Seth Godin on Survival Is Not Enough, Part 7

In his book, Survival Is Not Enough: Why Smart Companies Abandon Worry and Embrace Change, Seth Godin discusses how innovative organizations and individuals can apply prudent strategies in adapting and positioning themselves for the constant changes.

These are some of my favorite concepts and takeaways from reading the book.

Chapter 7, Serfs, Farmers, Hunters, and Wizards

In this chapter, Seth discusses how different employees can create different sorts of change within an organization.

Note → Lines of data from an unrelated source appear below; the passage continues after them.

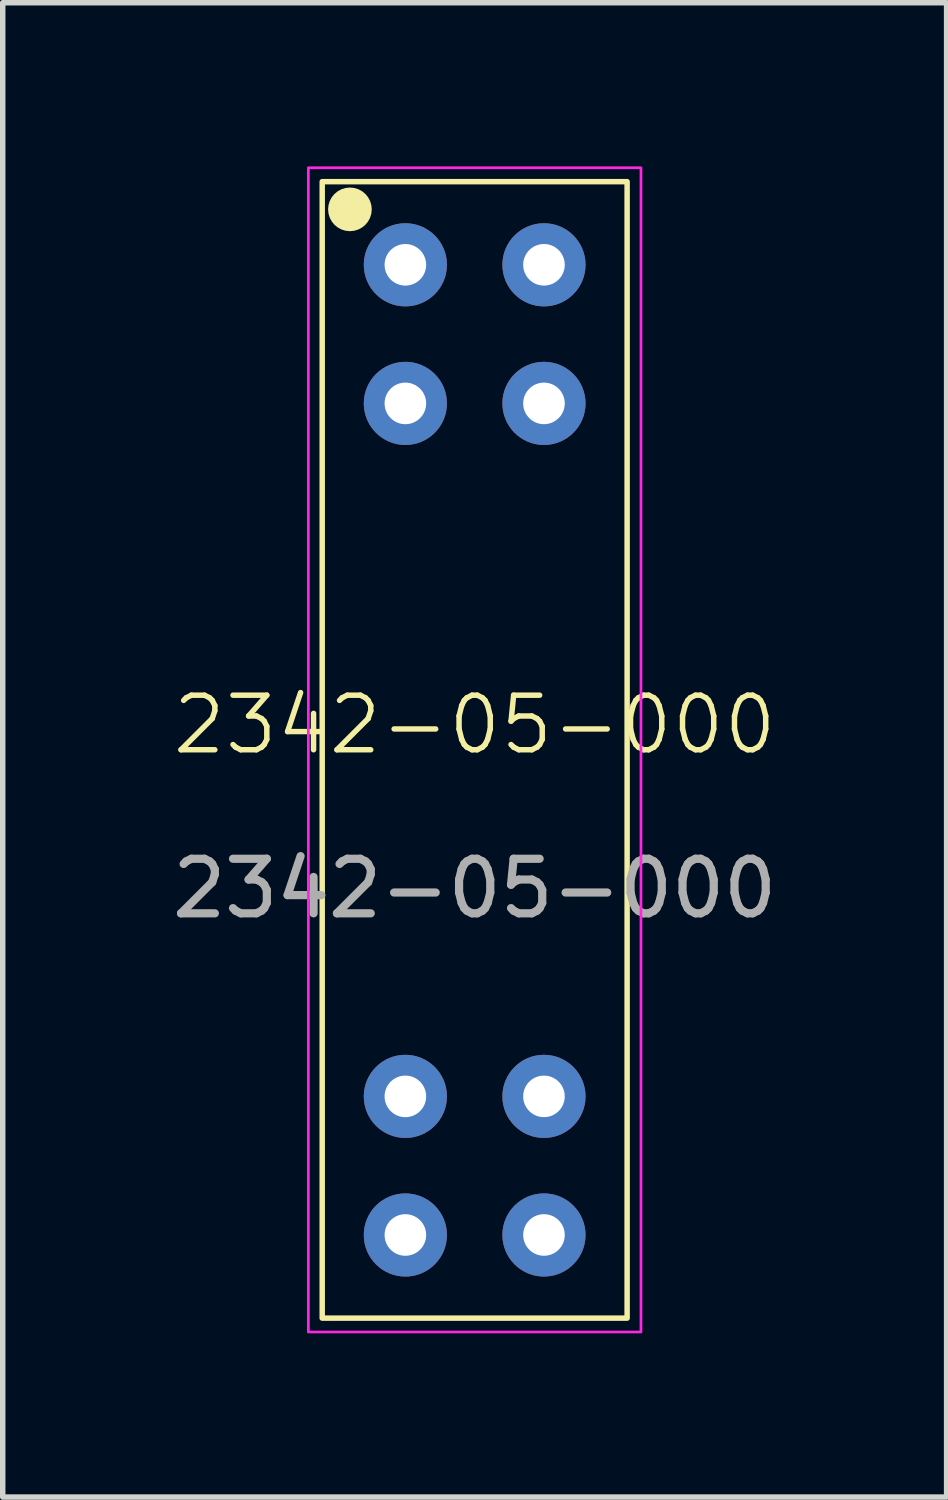
<source format=kicad_pcb>
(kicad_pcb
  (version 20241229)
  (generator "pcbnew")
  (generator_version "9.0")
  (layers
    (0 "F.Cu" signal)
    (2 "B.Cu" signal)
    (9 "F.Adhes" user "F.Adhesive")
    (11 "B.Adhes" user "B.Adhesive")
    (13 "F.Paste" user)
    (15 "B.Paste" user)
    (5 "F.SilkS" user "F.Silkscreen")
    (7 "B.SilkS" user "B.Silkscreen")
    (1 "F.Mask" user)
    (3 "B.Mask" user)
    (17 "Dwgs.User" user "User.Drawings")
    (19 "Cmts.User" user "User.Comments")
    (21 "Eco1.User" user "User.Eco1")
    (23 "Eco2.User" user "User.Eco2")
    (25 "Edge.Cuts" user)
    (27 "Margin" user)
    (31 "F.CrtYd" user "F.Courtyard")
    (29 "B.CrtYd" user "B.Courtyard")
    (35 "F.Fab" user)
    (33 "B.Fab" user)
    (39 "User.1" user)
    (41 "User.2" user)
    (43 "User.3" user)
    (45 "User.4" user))
  (footprint "2342-05-000"
    (layer "F.Cu")
    (at 5.649 10.693)
    (property "Reference" "2342-05-000" (at 0 -0.46 0) (unlocked yes) (layer "F.SilkS") (effects (font (size 1 1) (thickness 0.1))))
    (attr through_hole)
    (fp_rect (start -2.794 -10.414) (end 2.794 10.414) (stroke (width 0.1) (type default)) (fill no) (layer "F.SilkS"))
    (fp_circle (center -2.286 -9.906) (end -2.086 -9.906) (stroke (width 0.4) (type default)) (fill no) (layer "F.SilkS"))
    (fp_rect (start -3.048 -10.668) (end 3.048 10.668) (stroke (width 0.05) (type default)) (fill no) (layer "F.CrtYd"))
    (fp_text user "${REFERENCE}" (at 0 2.54 0) (unlocked yes) (layer "F.Fab") (effects (font (size 1 1) (thickness 0.15))))
    (pad "1" thru_hole circle (at -1.27 -8.89) (size 1.524 1.524) (drill 0.762) (layers "*.Cu" "*.Mask"))
    (pad "2" thru_hole circle (at -1.27 -6.35) (size 1.524 1.524) (drill 0.762) (layers "*.Cu" "*.Mask"))
    (pad "3" thru_hole circle (at -1.27 6.35) (size 1.524 1.524) (drill 0.762) (layers "*.Cu" "*.Mask"))
    (pad "4" thru_hole circle (at -1.27 8.89) (size 1.524 1.524) (drill 0.762) (layers "*.Cu" "*.Mask"))
    (pad "5" thru_hole circle (at 1.27 8.89) (size 1.524 1.524) (drill 0.762) (layers "*.Cu" "*.Mask"))
    (pad "6" thru_hole circle (at 1.27 6.35) (size 1.524 1.524) (drill 0.762) (layers "*.Cu" "*.Mask"))
    (pad "7" thru_hole circle (at 1.27 -6.35) (size 1.524 1.524) (drill 0.762) (layers "*.Cu" "*.Mask"))
    (pad "8" thru_hole circle (at 1.27 -8.89) (size 1.524 1.524) (drill 0.762) (layers "*.Cu" "*.Mask")))
  (gr_rect
    (start -3 -3)
    (end 14.298 24.386)
    (stroke (width 0.1) (type default))
    (fill no)
    (layer "Edge.Cuts")))
</source>
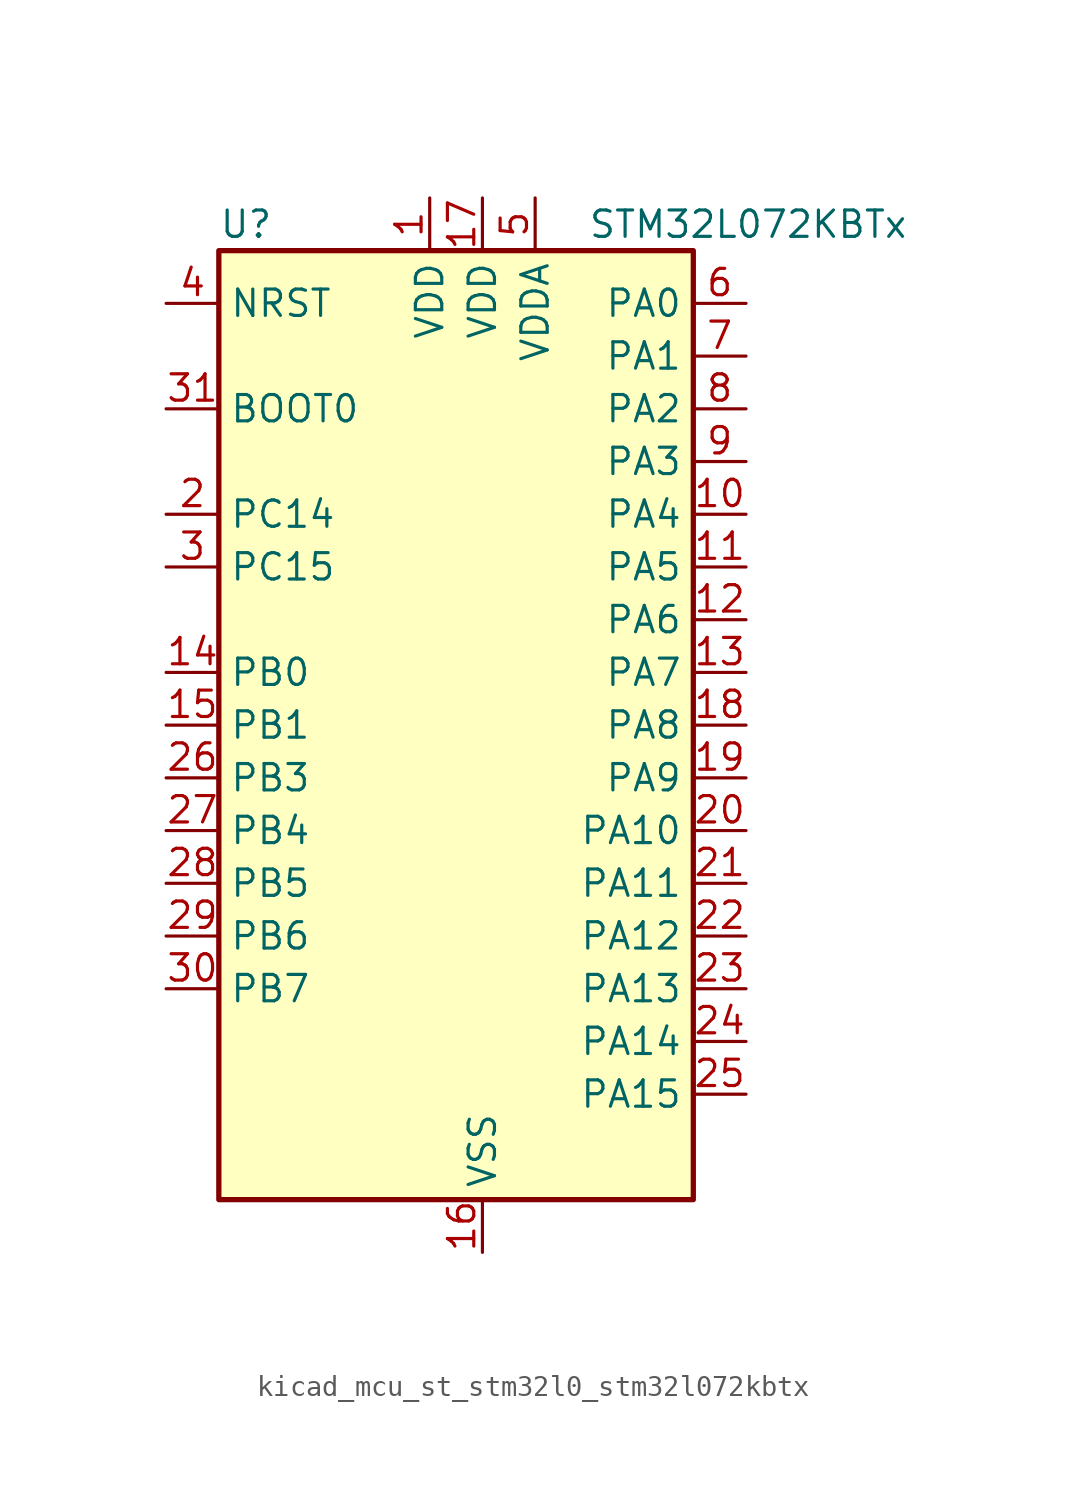
<source format=kicad_sym>
(kicad_symbol_lib
  (version 20220914)
  (generator kicad_symbol_editor)
  (symbol "kicad_mcu_st_stm32l0_stm32l072kbtx"
    (property "Reference" "U"
      (at -10.16 24.13 0)
      (effects (font (size 1.27 1.27)) (justify left)))
    (property "Value" "STM32L072KBTx"
      (at 7.62 24.13 0)
      (effects (font (size 1.27 1.27)) (justify left)))
    (property "ki_locked" ""
      (at 0 0 0)
      (effects (font (size 1.27 1.27))))
    (symbol "kicad_mcu_st_stm32l0_stm32l072kbtx_0_1"
      (rectangle (start -10.16 -22.86) (end 12.7 22.86) (stroke (width 0.254) (type default)) (fill (type background))))
    (symbol "kicad_mcu_st_stm32l0_stm32l072kbtx_1_1"
      (pin power_in line (at 0 25.4 270) (length 2.54) (name "VDD" (effects (font (size 1.27 1.27)))) (number "1" (effects (font (size 1.27 1.27)))))
      (pin bidirectional line (at 15.24 10.16 180) (length 2.54) (name "PA4" (effects (font (size 1.27 1.27)))) (number "10" (effects (font (size 1.27 1.27)))) (alternate "ADC_IN4" bidirectional line) (alternate "COMP1_INM" bidirectional line) (alternate "COMP2_INM" bidirectional line) (alternate "DAC_OUT1" bidirectional line) (alternate "SPI1_NSS" bidirectional line) (alternate "TIM22_ETR" bidirectional line) (alternate "TSC_G2_IO1" bidirectional line) (alternate "USART2_CK" bidirectional line))
      (pin bidirectional line (at 15.24 7.62 180) (length 2.54) (name "PA5" (effects (font (size 1.27 1.27)))) (number "11" (effects (font (size 1.27 1.27)))) (alternate "ADC_IN5" bidirectional line) (alternate "COMP1_INM" bidirectional line) (alternate "COMP2_INM" bidirectional line) (alternate "DAC_OUT2" bidirectional line) (alternate "SPI1_SCK" bidirectional line) (alternate "TIM2_CH1" bidirectional line) (alternate "TIM2_ETR" bidirectional line) (alternate "TSC_G2_IO2" bidirectional line))
      (pin bidirectional line (at 15.24 5.08 180) (length 2.54) (name "PA6" (effects (font (size 1.27 1.27)))) (number "12" (effects (font (size 1.27 1.27)))) (alternate "ADC_IN6" bidirectional line) (alternate "COMP1_OUT" bidirectional line) (alternate "LPUART1_CTS" bidirectional line) (alternate "SPI1_MISO" bidirectional line) (alternate "TIM22_CH1" bidirectional line) (alternate "TIM3_CH1" bidirectional line) (alternate "TSC_G2_IO3" bidirectional line))
      (pin bidirectional line (at 15.24 2.54 180) (length 2.54) (name "PA7" (effects (font (size 1.27 1.27)))) (number "13" (effects (font (size 1.27 1.27)))) (alternate "ADC_IN7" bidirectional line) (alternate "COMP2_OUT" bidirectional line) (alternate "SPI1_MOSI" bidirectional line) (alternate "TIM22_CH2" bidirectional line) (alternate "TIM3_CH2" bidirectional line) (alternate "TSC_G2_IO4" bidirectional line))
      (pin bidirectional line (at -12.7 2.54 0) (length 2.54) (name "PB0" (effects (font (size 1.27 1.27)))) (number "14" (effects (font (size 1.27 1.27)))) (alternate "ADC_IN8" bidirectional line) (alternate "SYS_VREF_OUT_PB0" bidirectional line) (alternate "TIM3_CH3" bidirectional line) (alternate "TSC_G3_IO2" bidirectional line))
      (pin bidirectional line (at -12.7 0 0) (length 2.54) (name "PB1" (effects (font (size 1.27 1.27)))) (number "15" (effects (font (size 1.27 1.27)))) (alternate "ADC_IN9" bidirectional line) (alternate "LPUART1_DE" bidirectional line) (alternate "LPUART1_RTS" bidirectional line) (alternate "SYS_VREF_OUT_PB1" bidirectional line) (alternate "TIM3_CH4" bidirectional line) (alternate "TSC_G3_IO3" bidirectional line))
      (pin power_in line (at 2.54 -25.4 90) (length 2.54) (name "VSS" (effects (font (size 1.27 1.27)))) (number "16" (effects (font (size 1.27 1.27)))))
      (pin power_in line (at 2.54 25.4 270) (length 2.54) (name "VDD" (effects (font (size 1.27 1.27)))) (number "17" (effects (font (size 1.27 1.27)))))
      (pin bidirectional line (at 15.24 0 180) (length 2.54) (name "PA8" (effects (font (size 1.27 1.27)))) (number "18" (effects (font (size 1.27 1.27)))) (alternate "CRS_SYNC" bidirectional line) (alternate "I2C3_SCL" bidirectional line) (alternate "RCC_MCO" bidirectional line) (alternate "USART1_CK" bidirectional line))
      (pin bidirectional line (at 15.24 -2.54 180) (length 2.54) (name "PA9" (effects (font (size 1.27 1.27)))) (number "19" (effects (font (size 1.27 1.27)))) (alternate "DAC_EXTI9" bidirectional line) (alternate "I2C1_SCL" bidirectional line) (alternate "I2C3_SMBA" bidirectional line) (alternate "RCC_MCO" bidirectional line) (alternate "TSC_G4_IO1" bidirectional line) (alternate "USART1_TX" bidirectional line))
      (pin bidirectional line (at -12.7 10.16 0) (length 2.54) (name "PC14" (effects (font (size 1.27 1.27)))) (number "2" (effects (font (size 1.27 1.27)))) (alternate "RCC_OSC32_IN" bidirectional line))
      (pin bidirectional line (at 15.24 -5.08 180) (length 2.54) (name "PA10" (effects (font (size 1.27 1.27)))) (number "20" (effects (font (size 1.27 1.27)))) (alternate "I2C1_SDA" bidirectional line) (alternate "TSC_G4_IO2" bidirectional line) (alternate "USART1_RX" bidirectional line))
      (pin bidirectional line (at 15.24 -7.62 180) (length 2.54) (name "PA11" (effects (font (size 1.27 1.27)))) (number "21" (effects (font (size 1.27 1.27)))) (alternate "ADC_EXTI11" bidirectional line) (alternate "COMP1_OUT" bidirectional line) (alternate "SPI1_MISO" bidirectional line) (alternate "TSC_G4_IO3" bidirectional line) (alternate "USART1_CTS" bidirectional line) (alternate "USB_DM" bidirectional line))
      (pin bidirectional line (at 15.24 -10.16 180) (length 2.54) (name "PA12" (effects (font (size 1.27 1.27)))) (number "22" (effects (font (size 1.27 1.27)))) (alternate "COMP2_OUT" bidirectional line) (alternate "SPI1_MOSI" bidirectional line) (alternate "TSC_G4_IO4" bidirectional line) (alternate "USART1_DE" bidirectional line) (alternate "USART1_RTS" bidirectional line) (alternate "USB_DP" bidirectional line))
      (pin bidirectional line (at 15.24 -12.7 180) (length 2.54) (name "PA13" (effects (font (size 1.27 1.27)))) (number "23" (effects (font (size 1.27 1.27)))) (alternate "LPUART1_RX" bidirectional line) (alternate "SYS_SWDIO" bidirectional line) (alternate "USB_NOE" bidirectional line))
      (pin bidirectional line (at 15.24 -15.24 180) (length 2.54) (name "PA14" (effects (font (size 1.27 1.27)))) (number "24" (effects (font (size 1.27 1.27)))) (alternate "LPUART1_TX" bidirectional line) (alternate "SYS_SWCLK" bidirectional line) (alternate "USART2_TX" bidirectional line))
      (pin bidirectional line (at 15.24 -17.78 180) (length 2.54) (name "PA15" (effects (font (size 1.27 1.27)))) (number "25" (effects (font (size 1.27 1.27)))) (alternate "SPI1_NSS" bidirectional line) (alternate "TIM2_CH1" bidirectional line) (alternate "TIM2_ETR" bidirectional line) (alternate "USART2_RX" bidirectional line) (alternate "USART4_DE" bidirectional line) (alternate "USART4_RTS" bidirectional line))
      (pin bidirectional line (at -12.7 -2.54 0) (length 2.54) (name "PB3" (effects (font (size 1.27 1.27)))) (number "26" (effects (font (size 1.27 1.27)))) (alternate "COMP2_INM" bidirectional line) (alternate "SPI1_SCK" bidirectional line) (alternate "TIM2_CH2" bidirectional line) (alternate "TSC_G5_IO1" bidirectional line) (alternate "USART1_DE" bidirectional line) (alternate "USART1_RTS" bidirectional line) (alternate "USART5_TX" bidirectional line))
      (pin bidirectional line (at -12.7 -5.08 0) (length 2.54) (name "PB4" (effects (font (size 1.27 1.27)))) (number "27" (effects (font (size 1.27 1.27)))) (alternate "COMP2_INP" bidirectional line) (alternate "I2C3_SDA" bidirectional line) (alternate "SPI1_MISO" bidirectional line) (alternate "TIM22_CH1" bidirectional line) (alternate "TIM3_CH1" bidirectional line) (alternate "TSC_G5_IO2" bidirectional line) (alternate "USART1_CTS" bidirectional line) (alternate "USART5_RX" bidirectional line))
      (pin bidirectional line (at -12.7 -7.62 0) (length 2.54) (name "PB5" (effects (font (size 1.27 1.27)))) (number "28" (effects (font (size 1.27 1.27)))) (alternate "COMP2_INP" bidirectional line) (alternate "I2C1_SMBA" bidirectional line) (alternate "LPTIM1_IN1" bidirectional line) (alternate "SPI1_MOSI" bidirectional line) (alternate "TIM22_CH2" bidirectional line) (alternate "TIM3_CH2" bidirectional line) (alternate "USART1_CK" bidirectional line) (alternate "USART5_CK" bidirectional line) (alternate "USART5_DE" bidirectional line) (alternate "USART5_RTS" bidirectional line))
      (pin bidirectional line (at -12.7 -10.16 0) (length 2.54) (name "PB6" (effects (font (size 1.27 1.27)))) (number "29" (effects (font (size 1.27 1.27)))) (alternate "COMP2_INP" bidirectional line) (alternate "I2C1_SCL" bidirectional line) (alternate "LPTIM1_ETR" bidirectional line) (alternate "TSC_G5_IO3" bidirectional line) (alternate "USART1_TX" bidirectional line))
      (pin bidirectional line (at -12.7 7.62 0) (length 2.54) (name "PC15" (effects (font (size 1.27 1.27)))) (number "3" (effects (font (size 1.27 1.27)))) (alternate "RCC_OSC32_OUT" bidirectional line))
      (pin bidirectional line (at -12.7 -12.7 0) (length 2.54) (name "PB7" (effects (font (size 1.27 1.27)))) (number "30" (effects (font (size 1.27 1.27)))) (alternate "COMP2_INP" bidirectional line) (alternate "I2C1_SDA" bidirectional line) (alternate "LPTIM1_IN2" bidirectional line) (alternate "SYS_PVD_IN" bidirectional line) (alternate "TSC_G5_IO4" bidirectional line) (alternate "USART1_RX" bidirectional line) (alternate "USART4_CTS" bidirectional line))
      (pin input line (at -12.7 15.24 0) (length 2.54) (name "BOOT0" (effects (font (size 1.27 1.27)))) (number "31" (effects (font (size 1.27 1.27)))))
      (pin passive line (at 2.54 -25.4 90) (length 2.54) hide (name "VSS" (effects (font (size 1.27 1.27)))) (number "32" (effects (font (size 1.27 1.27)))))
      (pin input line (at -12.7 20.32 0) (length 2.54) (name "NRST" (effects (font (size 1.27 1.27)))) (number "4" (effects (font (size 1.27 1.27)))))
      (pin power_in line (at 5.08 25.4 270) (length 2.54) (name "VDDA" (effects (font (size 1.27 1.27)))) (number "5" (effects (font (size 1.27 1.27)))))
      (pin bidirectional line (at 15.24 20.32 180) (length 2.54) (name "PA0" (effects (font (size 1.27 1.27)))) (number "6" (effects (font (size 1.27 1.27)))) (alternate "ADC_IN0" bidirectional line) (alternate "COMP1_INM" bidirectional line) (alternate "COMP1_OUT" bidirectional line) (alternate "RTC_TAMP2" bidirectional line) (alternate "SYS_WKUP1" bidirectional line) (alternate "TIM2_CH1" bidirectional line) (alternate "TIM2_ETR" bidirectional line) (alternate "TSC_G1_IO1" bidirectional line) (alternate "USART2_CTS" bidirectional line) (alternate "USART4_TX" bidirectional line))
      (pin bidirectional line (at 15.24 17.78 180) (length 2.54) (name "PA1" (effects (font (size 1.27 1.27)))) (number "7" (effects (font (size 1.27 1.27)))) (alternate "ADC_IN1" bidirectional line) (alternate "COMP1_INP" bidirectional line) (alternate "TIM21_ETR" bidirectional line) (alternate "TIM2_CH2" bidirectional line) (alternate "TSC_G1_IO2" bidirectional line) (alternate "USART2_DE" bidirectional line) (alternate "USART2_RTS" bidirectional line) (alternate "USART4_RX" bidirectional line))
      (pin bidirectional line (at 15.24 15.24 180) (length 2.54) (name "PA2" (effects (font (size 1.27 1.27)))) (number "8" (effects (font (size 1.27 1.27)))) (alternate "ADC_IN2" bidirectional line) (alternate "COMP2_INM" bidirectional line) (alternate "COMP2_OUT" bidirectional line) (alternate "LPUART1_TX" bidirectional line) (alternate "TIM21_CH1" bidirectional line) (alternate "TIM2_CH3" bidirectional line) (alternate "TSC_G1_IO3" bidirectional line) (alternate "USART2_TX" bidirectional line))
      (pin bidirectional line (at 15.24 12.7 180) (length 2.54) (name "PA3" (effects (font (size 1.27 1.27)))) (number "9" (effects (font (size 1.27 1.27)))) (alternate "ADC_IN3" bidirectional line) (alternate "COMP2_INP" bidirectional line) (alternate "LPUART1_RX" bidirectional line) (alternate "TIM21_CH2" bidirectional line) (alternate "TIM2_CH4" bidirectional line) (alternate "TSC_G1_IO4" bidirectional line) (alternate "USART2_RX" bidirectional line)))))
</source>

He offers the following observations and recommendations for us to think about:

  • There are four types of people in most organizations:
    • Serfs: They do what they are told.
    • Farmers: They work within the bounds of a winning strategy but constantly use feedback loops to improve the efficiency of their efforts.
    • Hunters: They look for means to expand the company’s winning strategy in ways that the organization probably had not considered before.
    • Wizards: They introduce significant mutations into the company’s mDNA, thus creating opportunities for entirely new winning strategies.
  • Farming, hunting, and wizardry all represent different ways in which zooming organizations can evolve.
  • Many people want to be serfs in a company, and many companies are eager to hire serfs. Our genes drive us to work in a steady job that insulates us from many external changes. Companies hire serfs because the machine-centric view of the enterprise demands people to be compliant cogs. For companies trying to evolve, a large number of serfs is perhaps the most significant single impediment to change.
  • Farmers have understood for thousands of years that focusing on yield is their most important activity. Establishing the communication and follow-up mechanism that permits farmers in our organization to interact and teach others is necessary for their success.
  • Hunters need the freedom to move around and a large territory to roam and identify opportunities. While the hunters have the luxury of not depending on a piece of fixed assets of land, they have a responsibility to report to the people who rely on them for planning food supply. Hunters also need to interact with their peers so that everyone can learn better hunting techniques.
  • Wizards invent opportunities by describing how the organization can use its assets to accomplish something very different. Of course, most of the things the wizard will bring to the organization will not work. However, most organizations fall victim to technology changes by not acting on the ideas of wizards. Unless our organization knows how to zoom, even the wizard’s most excellent idea will go nowhere.

In summary:

“Change is not monolithic. Different sorts of employees create different sorts of change. One of the main reasons organizations fail to change is that they try to introduce the wrong kind of change at the wrong moment.”